Los músculos mantienen aún el espasmo
de la muerte benévola, sangrada, de la lanza en el costado. Por eso no es cierto
el cuerpo estirado demacradamente en la tumba. Alguien ha debido quebrar los codos
y los hombros, que guardaban todavía la memoria rígida de los maderos cruzados.

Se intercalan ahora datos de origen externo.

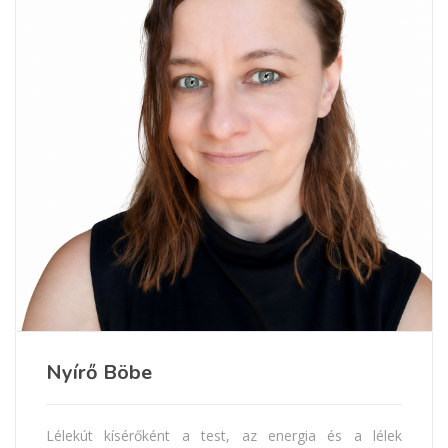
Nyírő Böbe
Lélekút kísérőként a test, az energia és a lélek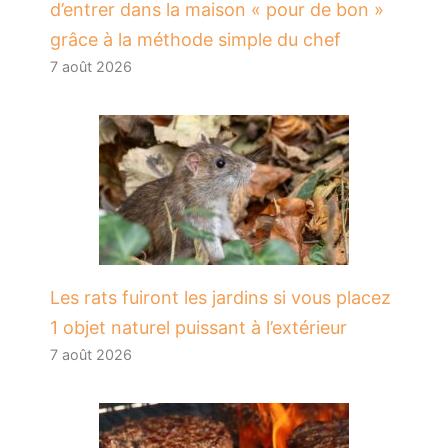
d’entrer dans la maison « pour de bon »
grâce à la méthode simple du chef
7 août 2026
Les rats fuiront les jardins si vous placez
1 objet naturel puissant à l’extérieur
7 août 2026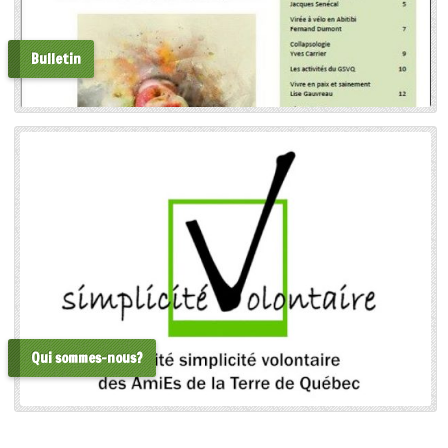
Bulletin
Qui sommes-nous?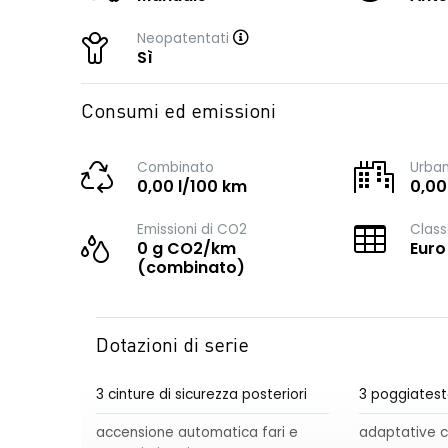
Neopatentati
Sì
Consumi ed emissioni
Combinato
Urba
0,00 l/100 km
0,00
Emissioni di CO2
Class
0 g CO2/km
Euro
(combinato)
Dotazioni di serie
3 cinture di sicurezza posteriori
3 poggiatest
accensione automatica fari e
adaptative c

Los ojos sin brillo hacen como que
miran, pero no ven. La boca entreabierta hace como si tragara desesperadamente
aire para vivir, pero no. Está muerto, encerrado en su propia muerte. No hay
redención en esta imagen.
El cuerpo de Cristo muerto en la tumba es una violación del mandato católico: el Jesús devastado
por la muerte no se mira, no se toca. El tránsito hacia el acontecimiento (en términos
de Badiou), el milagro de la resurrección, no debe tener testigos. Hay un régimen
de no ser visto.
Porque, si no, ¿cómo creer? ¿Cómo
imaginar la irreversibilidad del rigor
mortis, de los gusanos del después? “Frente a este cuadro uno no tiene otro
camino que perder la fe”, dijo Fedor Dostoievsky. Si el día anterior a su agonía
hubiera visto esta imagen –escribe en El
idiota-, hasta Cristo hubiera vacilado en ir hacia la crucifixión y la
muerte.
Claro que hay otra posibilidad. Cuanto
más real, cuanto más desencajado se imagine el Cristo del sacrificio, más desmesurada
será la gloria de la resurreccrión.
Hans Holbein (1497/1543) era amigo
de Erasmo, de Tomás Moro, de Cromwell. Nada más lejos de él que las representaciones
renacentistas italianas del Cristo muerto; bellísimas pero también fastuosas
como la corte papista. Es probable que haya tomado literalmente a Isaías: “Subirá
cual renuevo [vástago que echa el árbol después de podado o cortado] de él, y
como raíz de tierra seca; no hay parecer en él, ni hermosura; le veremos, mas
sin atractivos para que le deseemos” (Isaías, 53:2).
Holbein, pues, imaginó al Cristo
muerto como lo opuesto al ícono al modo italiano. “El ícono –dice John Berger-
redime a través de las plegarias que alienta con los ojos cerrados. ¿Es posible
que el coraje de no cerrar los ojos pueda ofrecer otra clase de redención?”